**What the exercise asks:** Reproduce all of the data below word for word, omitting the pictures from your answer.

**Information shown:**
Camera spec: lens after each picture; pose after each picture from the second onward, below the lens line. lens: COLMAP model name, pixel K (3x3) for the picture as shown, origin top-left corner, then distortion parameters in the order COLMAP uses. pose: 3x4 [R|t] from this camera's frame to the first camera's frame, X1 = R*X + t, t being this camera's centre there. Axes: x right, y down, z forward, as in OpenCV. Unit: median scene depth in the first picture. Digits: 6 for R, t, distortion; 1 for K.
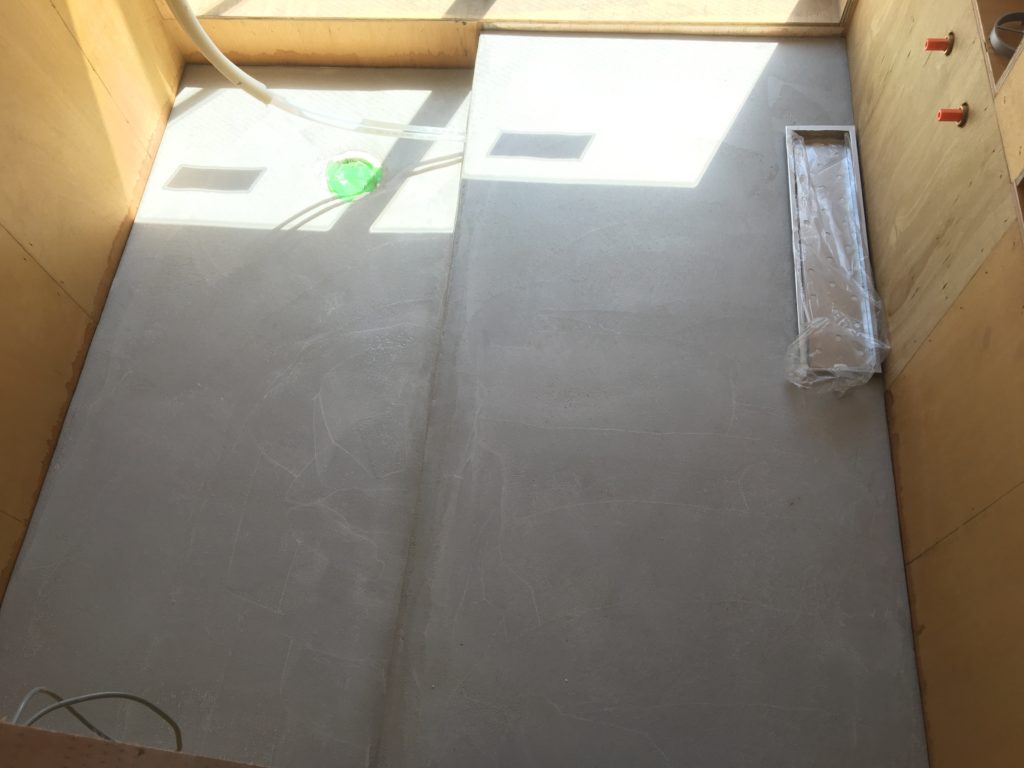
lens RADIAL K [[864.9, 0, 514.1], [0, 864.9, 385.7], [0, 0, 1]] dist [0.058232, -0.088307]
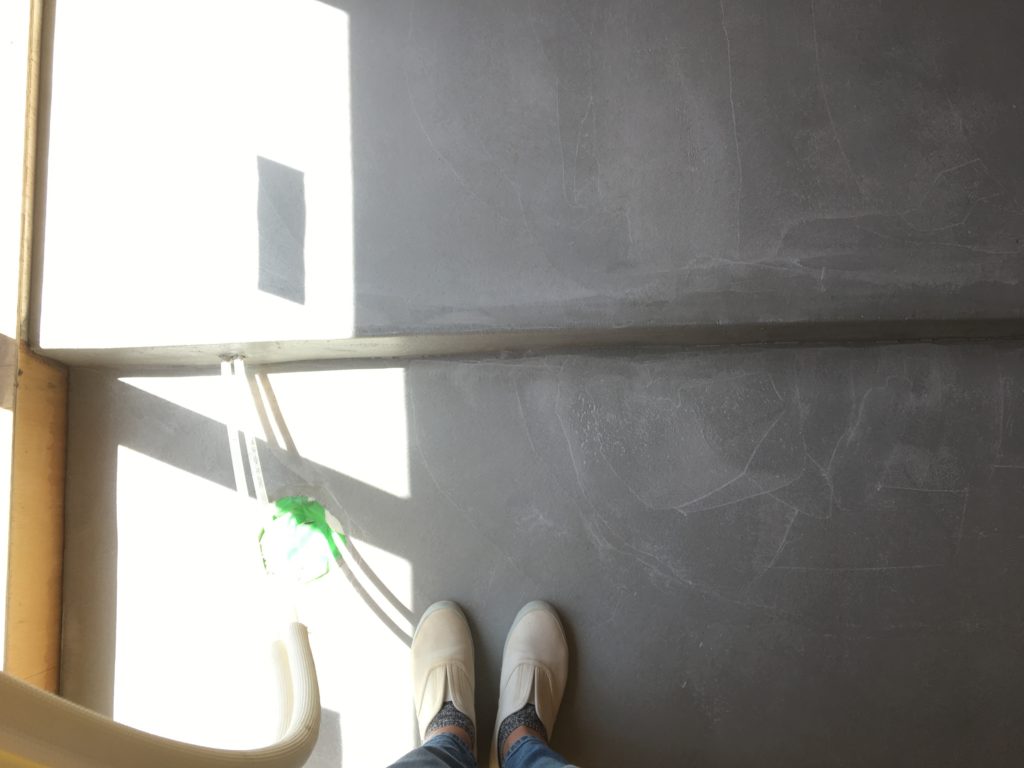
lens RADIAL K [[864.9, 0, 512.5], [0, 864.9, 387.0], [0, 0, 1]] dist [0.058232, -0.088307]
pose [[-0.124840, -0.975324, 0.182092, -0.241518], [0.879688, -0.023926, 0.474949, -0.460778], [-0.458873, 0.219477, 0.860968, 0.408240]]
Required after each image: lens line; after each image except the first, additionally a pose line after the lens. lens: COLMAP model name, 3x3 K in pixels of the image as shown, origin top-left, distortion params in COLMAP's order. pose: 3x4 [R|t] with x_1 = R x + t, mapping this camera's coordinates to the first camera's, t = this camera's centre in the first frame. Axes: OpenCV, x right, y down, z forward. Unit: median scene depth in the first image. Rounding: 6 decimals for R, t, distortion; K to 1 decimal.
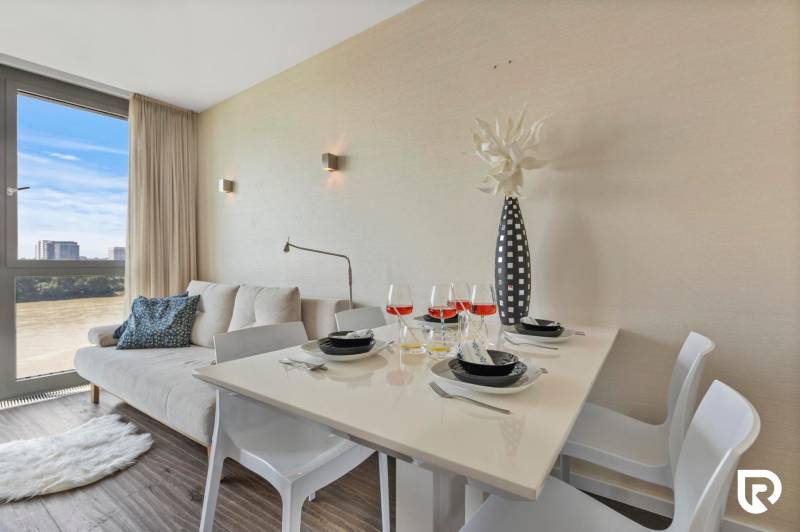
lens RADIAL K [[361.9, 0, 401.9], [0, 361.9, 264.4], [0, 0, 1]] dist [0.001979, -0.000009]
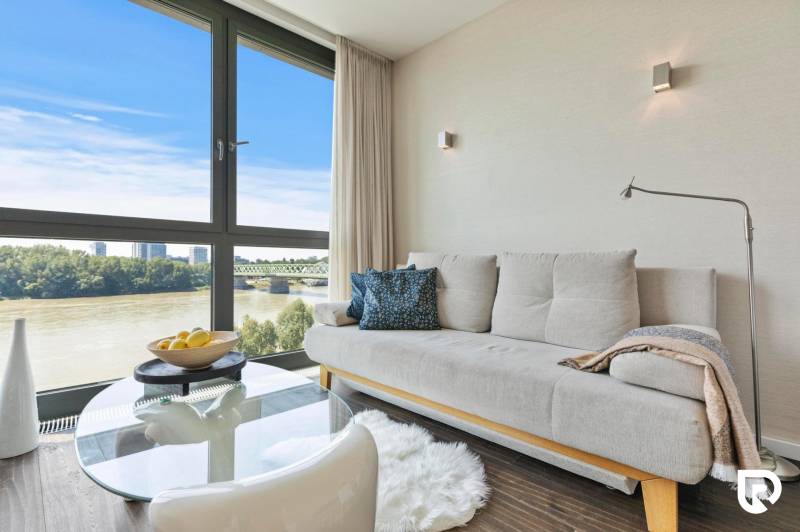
lens RADIAL K [[356.6, 0, 401.9], [0, 356.6, 264.1], [0, 0, 1]] dist [0.005131, 0.000296]
pose [[0.989644, 0.007710, -0.143333, -0.559668], [-0.007878, 0.999969, -0.000606, 0.083530], [0.143324, 0.001729, 0.989674, 0.208276]]
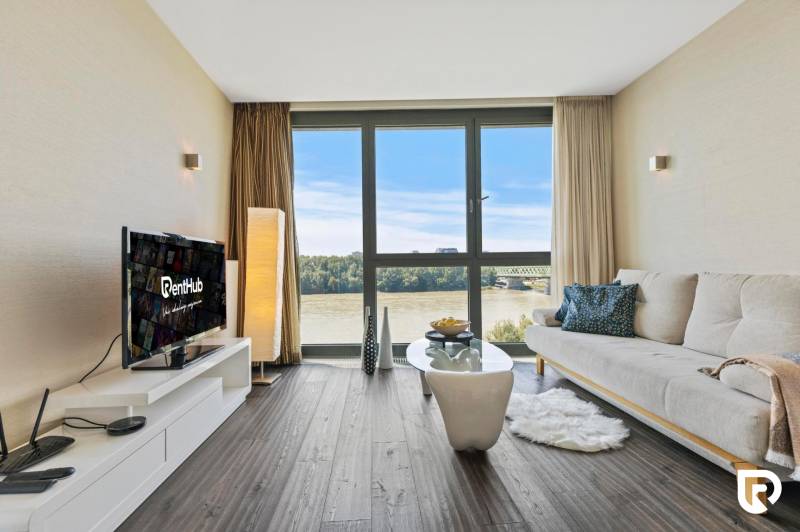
lens RADIAL K [[356.6, 0, 401.9], [0, 356.6, 264.1], [0, 0, 1]] dist [0.005131, 0.000296]
pose [[0.634556, -0.010636, -0.772804, -0.249607], [0.010750, 0.999930, -0.004935, 0.033962], [0.772802, -0.005177, 0.634626, -0.055813]]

**Completed exercise:**
Camera spec: lens after each picture; pose after each picture from the second onward, below the lens line. lens: COLMAP model name, pixel K (3x3) for the picture as shown, origin top-left corner, then distortion parameters in the order COLMAP uses. pose: 3x4 [R|t] from this camera's frame to the first camera's frame, X1 = R*X + t, t being this camera's centre there. Axes: x right, y down, z forward, as in OpenCV. Unit: median scene depth in the first picture. Digits: 6 for R, t, distortion; 1 for K.
lens RADIAL K [[864.9, 0, 514.1], [0, 864.9, 385.7], [0, 0, 1]] dist [0.058232, -0.088307]
lens RADIAL K [[864.9, 0, 512.5], [0, 864.9, 387.0], [0, 0, 1]] dist [0.058232, -0.088307]
pose [[-0.124840, -0.975324, 0.182092, -0.241518], [0.879688, -0.023926, 0.474949, -0.460778], [-0.458873, 0.219477, 0.860968, 0.408240]]
Required after each image: lens line; after each image except the first, additionally a pose line after the lens. lens: COLMAP model name, 3x3 K in pixels of the image as shown, origin top-left, distortion params in COLMAP's order. pose: 3x4 [R|t] with x_1 = R x + t, mapping this camera's coordinates to the first camera's, t = this camera's centre in the first frame. Axes: OpenCV, x right, y down, z forward. Unit: median scene depth in the first image. Rounding: 6 decimals for R, t, distortion; K to 1 decimal.
lens RADIAL K [[361.9, 0, 401.9], [0, 361.9, 264.4], [0, 0, 1]] dist [0.001979, -0.000009]
lens RADIAL K [[356.6, 0, 401.9], [0, 356.6, 264.1], [0, 0, 1]] dist [0.005131, 0.000296]
pose [[0.989644, 0.007710, -0.143333, -0.559668], [-0.007878, 0.999969, -0.000606, 0.083530], [0.143324, 0.001729, 0.989674, 0.208276]]
lens RADIAL K [[356.6, 0, 401.9], [0, 356.6, 264.1], [0, 0, 1]] dist [0.005131, 0.000296]
pose [[0.634556, -0.010636, -0.772804, -0.249607], [0.010750, 0.999930, -0.004935, 0.033962], [0.772802, -0.005177, 0.634626, -0.055813]]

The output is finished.